Voilà au milieu de quelles anxiétés nous vivions.




XXII


26 avril 1849.

Il y a un an, M. Louis Blanc gouvernait la France, lui onzième, il entrait dans la salle des séances de la Chambre des pairs précédé des huissiers et du capitaine de la garde du Luxembourg l’épée nue, au milieu des applaudissements, des acclamations et des extases des six cents ouvriers qui siégeaient sur les bancs des législateurs ; dans les rues, dans les cours, des hommes lui baisaient les mains ; il s’asseyait dans la grande chaise de velours vert du chancelier, le fauteuil le plus élevé de France après le trône, et chaque mot qui tombait de sa bouche soulevait la foule et agitait l’Europe remise en question. Hier le nom de Louis Blanc, condamné contumace de la haute cour de Bourges, a été cloué en place publique par le bourreau sur le poteau du carcan.

Depuis quelques jours la situation redevient obscure, les faubourgs fermentent, les clubs électoraux font bouillir les masses, les fourmillements nocturnes recommencent porte Saint-Denis et porte Saint-Martin ; on fait beaucoup d’arrestations ; ce qui préoccupe les commissaires de police, c’est que tous les hommes arrêtés ont sur eux des armes cachées, poignards ou pistolets. On parle d’une émeute avant les élections. Ribeyrolles, de la Réforme, disait l’autre jour dans la tribune des journalistes : — Dans un mois, ce sera Caussidière qui fera juger Léon Faucher. — La querelle éclate dans la famille Bonaparte, les journaux publient une correspondance aigre-douce entre le cousin Louis et le cousin Napoléon. Celui-ci, le fils de Jérôme, qu’on avait envoyé comme ambassadeur à Madrid pour ne point l’avoir à Paris comme concurrent, vient de revenir brusquement. Il est arrivé cette nuit. Il avait demandé un congé qu’on ne lui envoyait pas.

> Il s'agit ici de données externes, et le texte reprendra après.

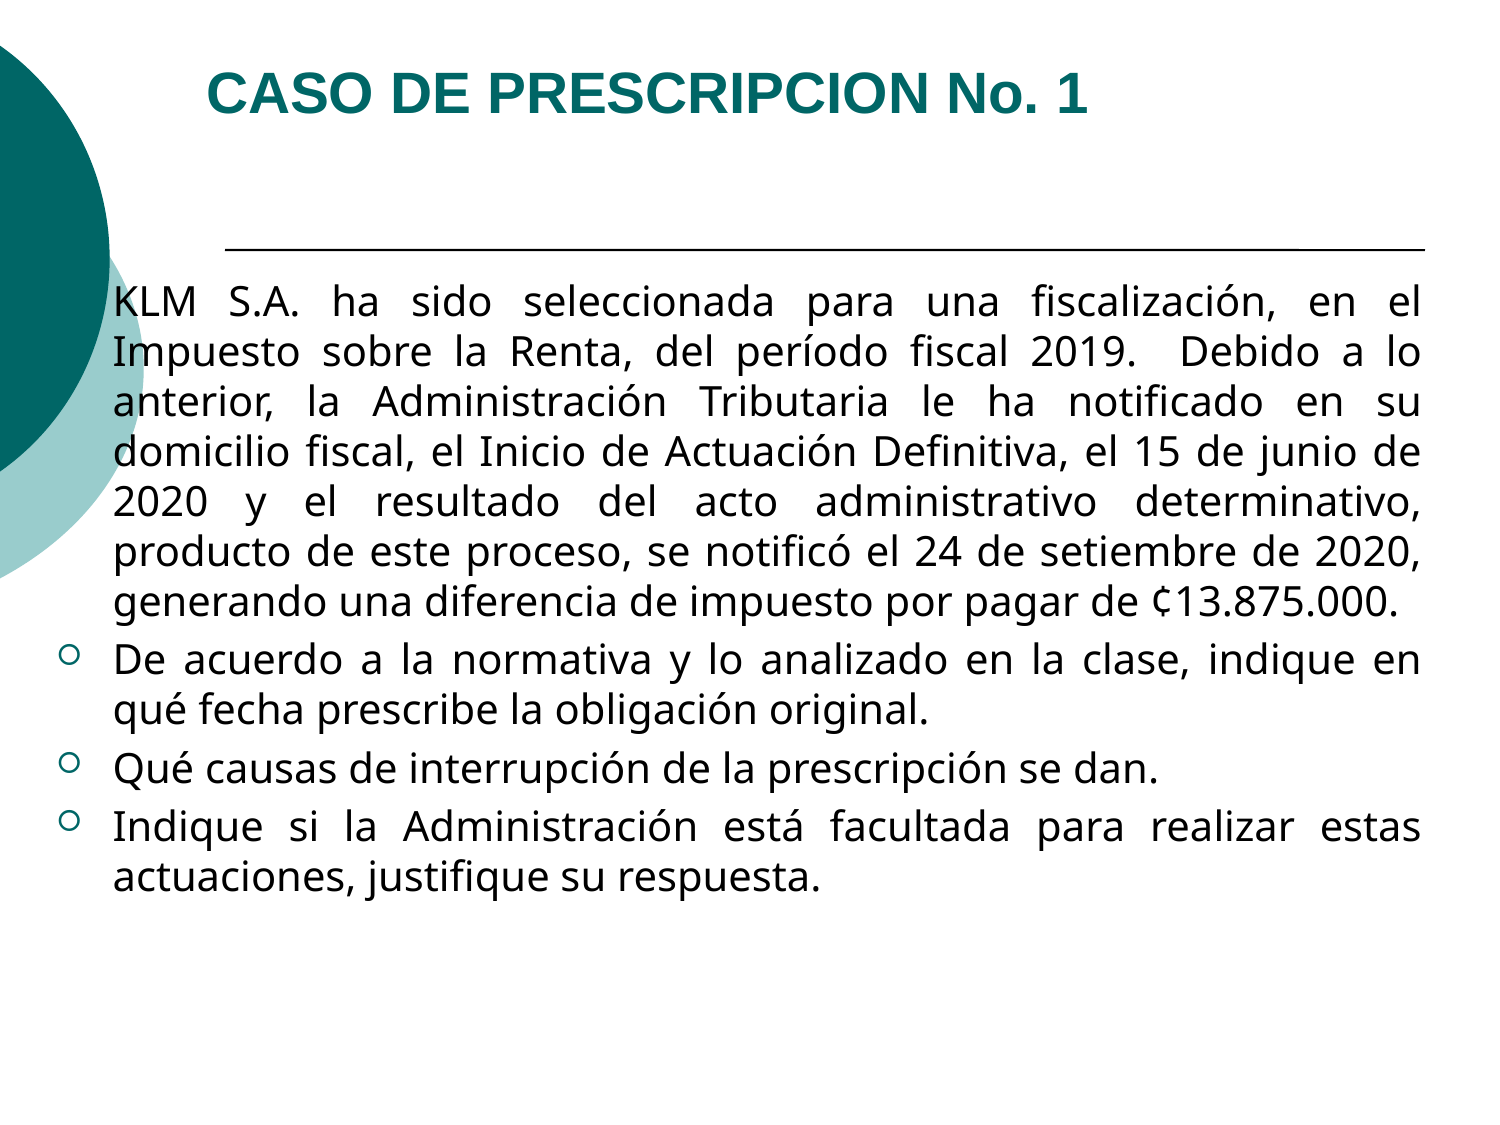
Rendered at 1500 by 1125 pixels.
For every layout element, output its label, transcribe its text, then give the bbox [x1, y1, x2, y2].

title CASO DE PRESCRIPCION No. 1 [40, 30, 1404, 150]
list KLM S.A. ha sido seleccionada para una fiscalización, en el Impuesto sobre la Renta, del período fiscal 2019. Debido a lo anterior, la Administración Tributaria le ha notificado en su domicilio fiscal, el Inicio de Actuación Definitiva, el 15 de junio de 2020 y el resultado del acto administrativo determinativo, producto de este proceso, se notificó el 24 de setiembre de 2020, generando una diferencia de impuesto por pagar de ¢13.875.000. De acuerdo a la normativa y lo analizado en la clase, indique en qué fecha prescribe la obligación original. Qué causas de interrupción de la prescripción se dan. Indique si la Administración está facultada para realizar estas actuaciones, justifique su respuesta. [40, 266, 1438, 1051]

Le conseil des ministres s’est assemblé cette nuit même, et ce matin un arrêté du président inséré au Moniteur révoque l’ambassadeur réputé démissionnaire. Napoléon Jérôme n’est pas endurant. Il a le masque de l’empereur, sinon le génie. Cela va faire une branche cadette. Déjà il appelait le prince Louis : mon cousin Beauharnais.